PROBLEM DETAILS
Retype every line of the material below without changing anything.

◇ ◇ ◇

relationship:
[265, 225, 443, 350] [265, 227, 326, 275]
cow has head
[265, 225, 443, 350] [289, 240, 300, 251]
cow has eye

◇ ◇ ◇

RESPONSE TO THIS EXERCISE
relationship:
[265, 225, 443, 350] [265, 227, 326, 275]
cow has head
[265, 225, 443, 350] [289, 240, 300, 251]
cow has eye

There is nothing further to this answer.